EXERCISE MATERIAL:
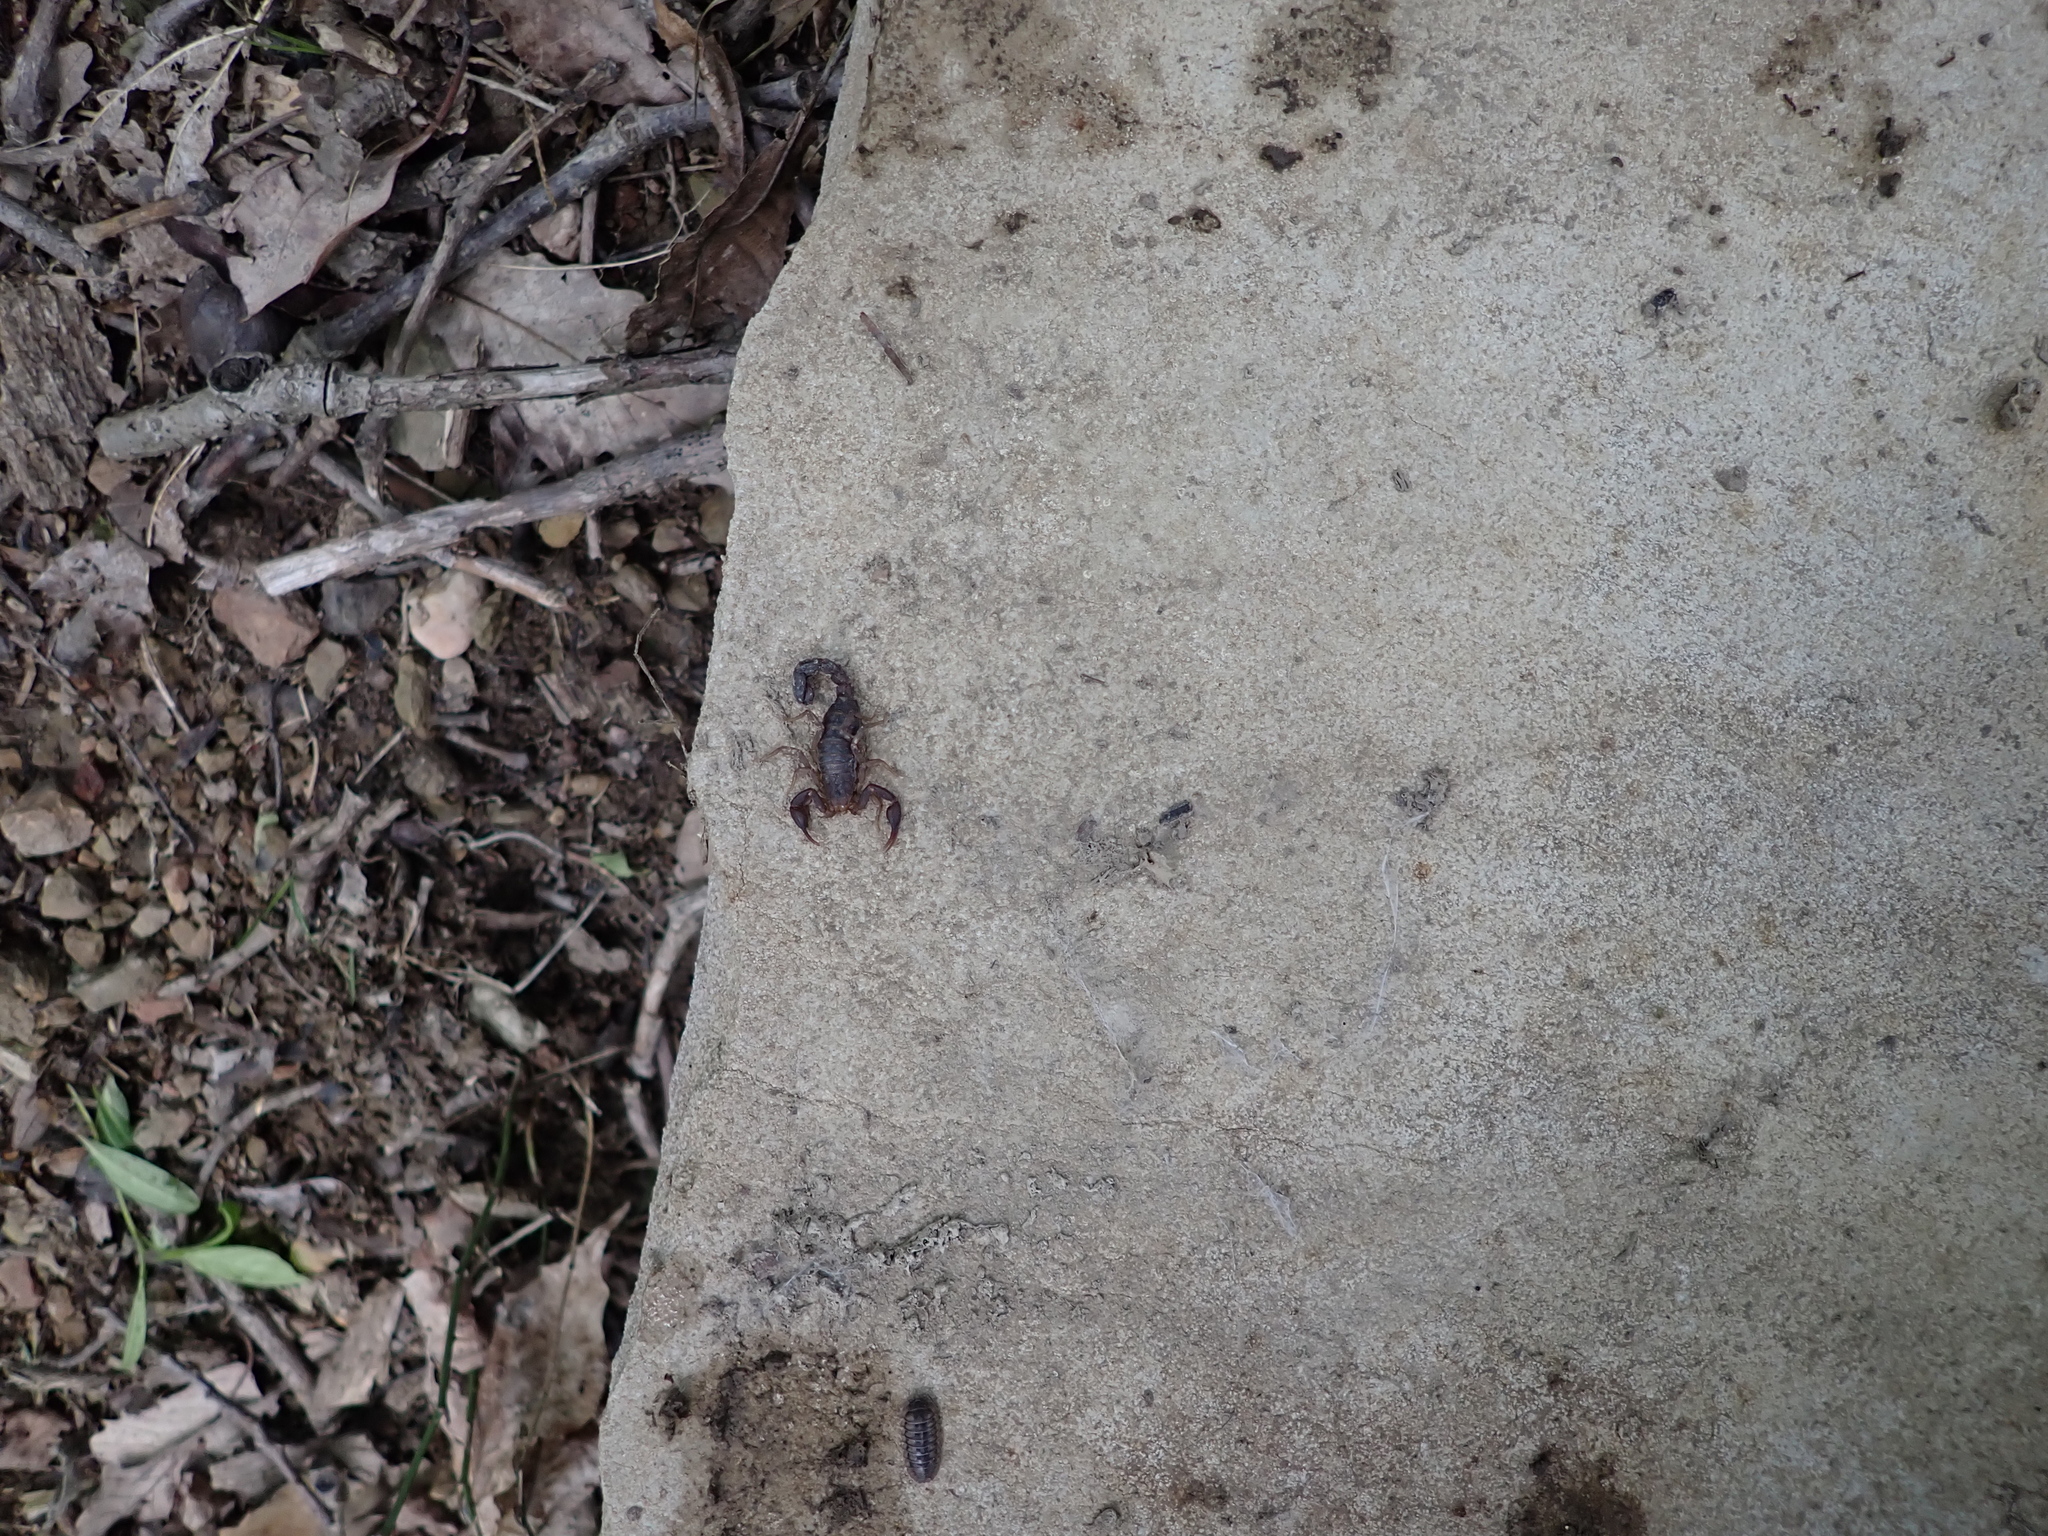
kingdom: Animalia
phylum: Arthropoda
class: Arachnida
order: Scorpiones
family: Vaejovidae
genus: Vaejovis
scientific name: Vaejovis carolinianus
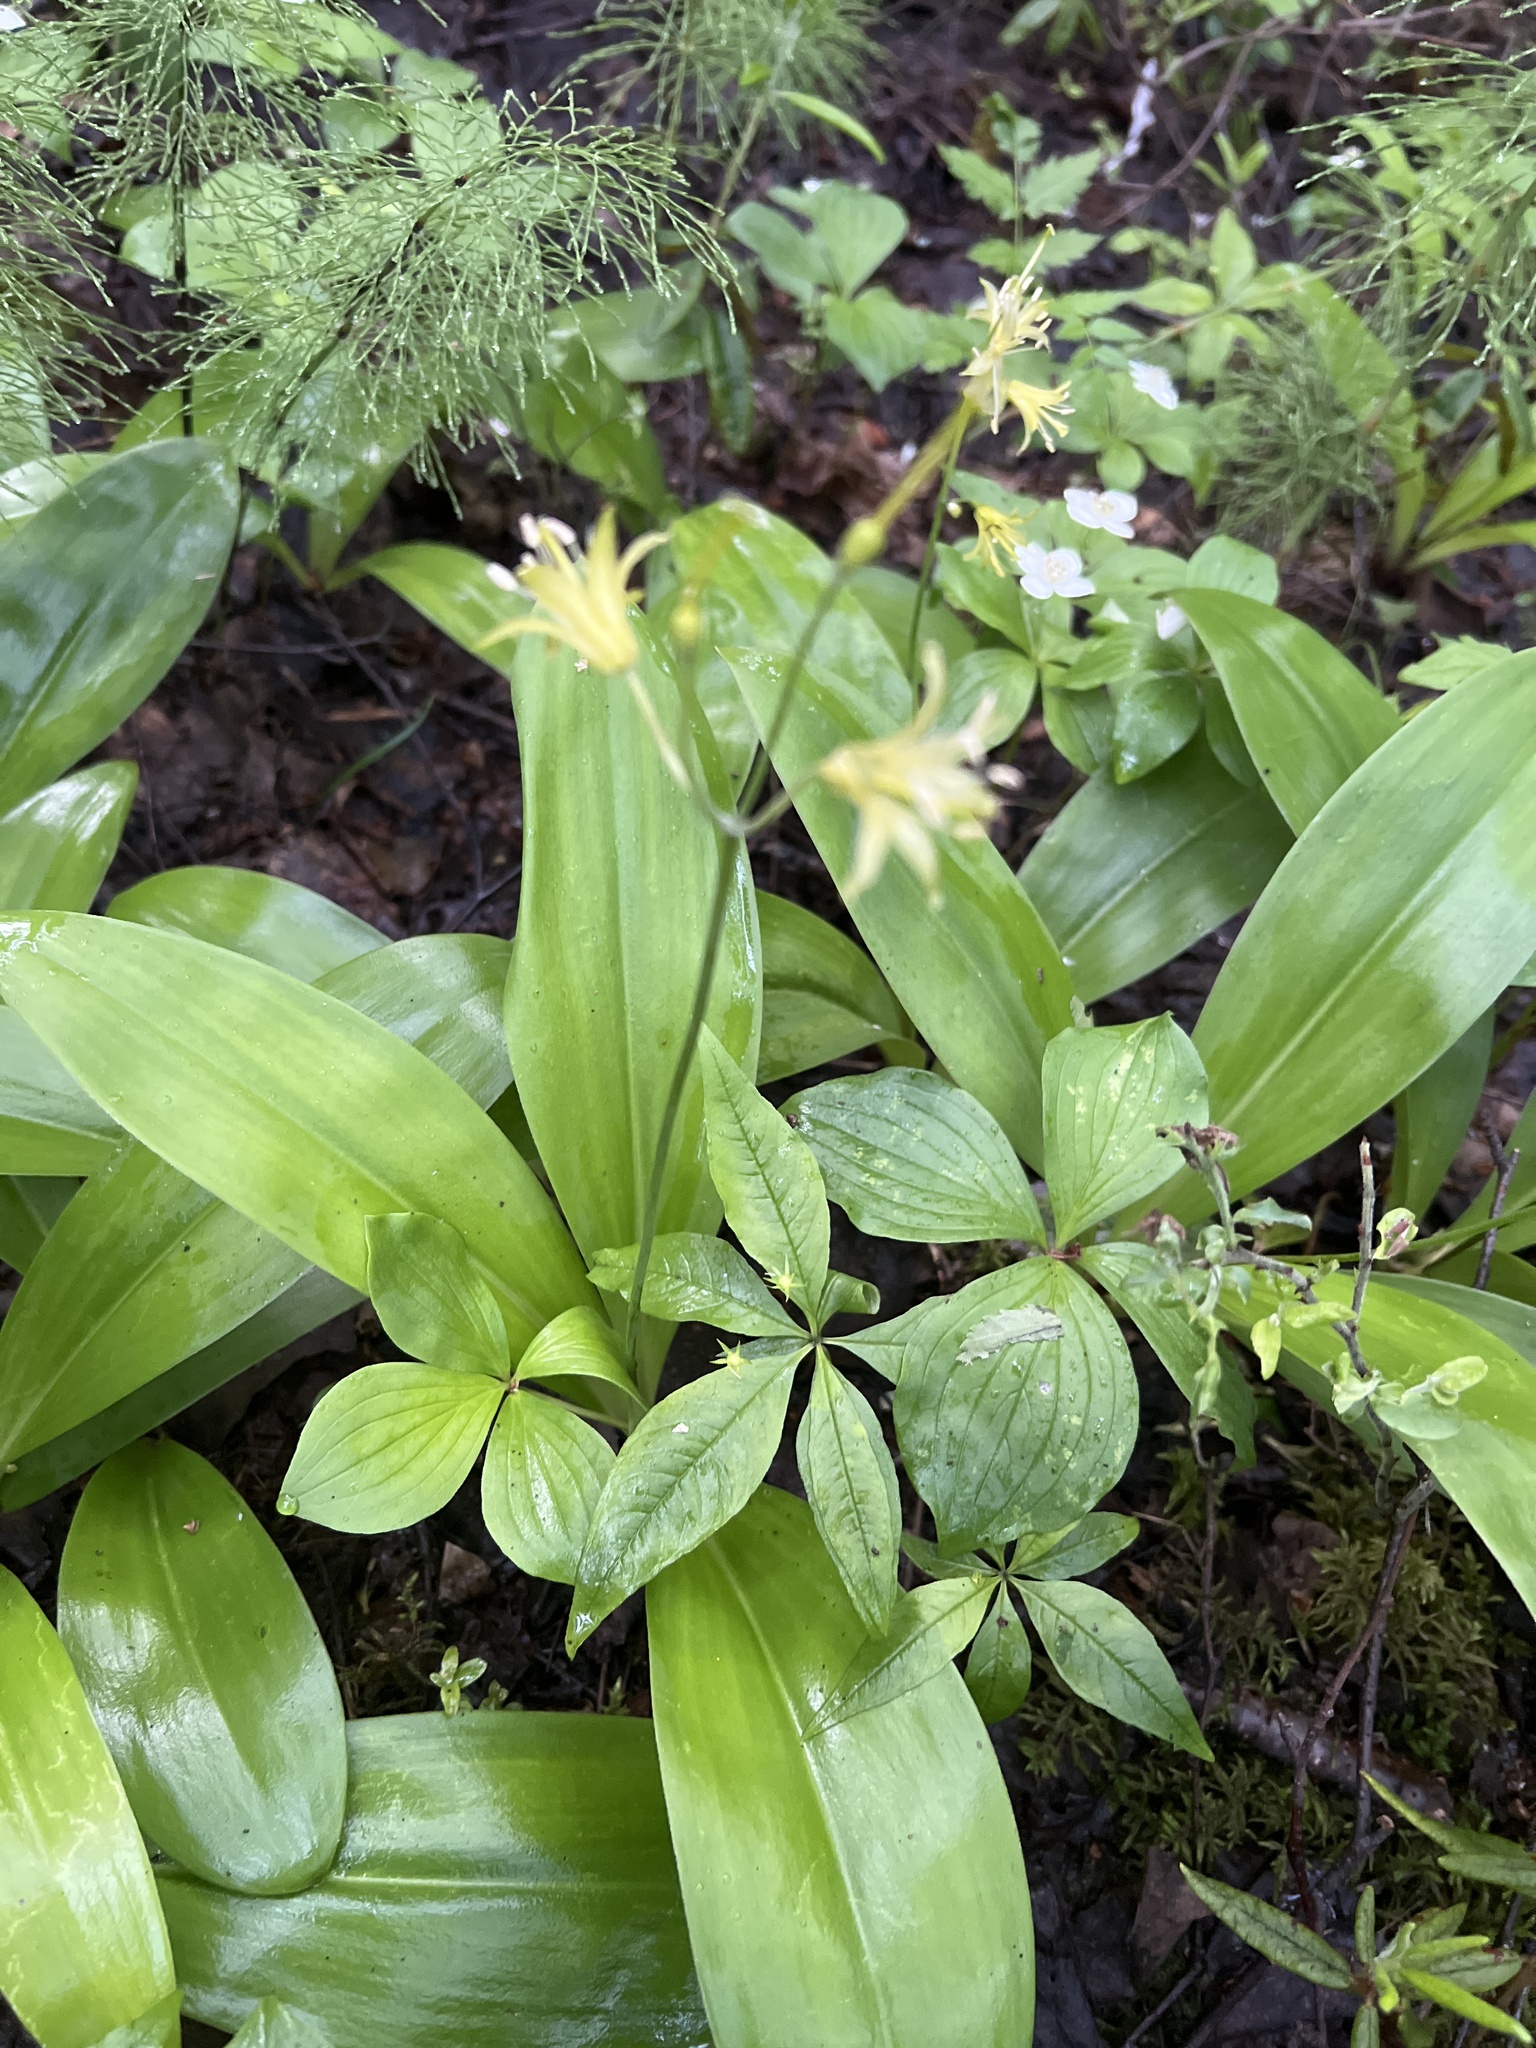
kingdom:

TASK DETAILS: Extract the text lines from all of the entries above without changing anything. Leave the pictures out of your answer.

EXERCISE ANSWER:
kingdom: Animalia
phylum: Arthropoda
class: Arachnida
order: Scorpiones
family: Vaejovidae
genus: Vaejovis
scientific name: Vaejovis carolinianus
kingdom:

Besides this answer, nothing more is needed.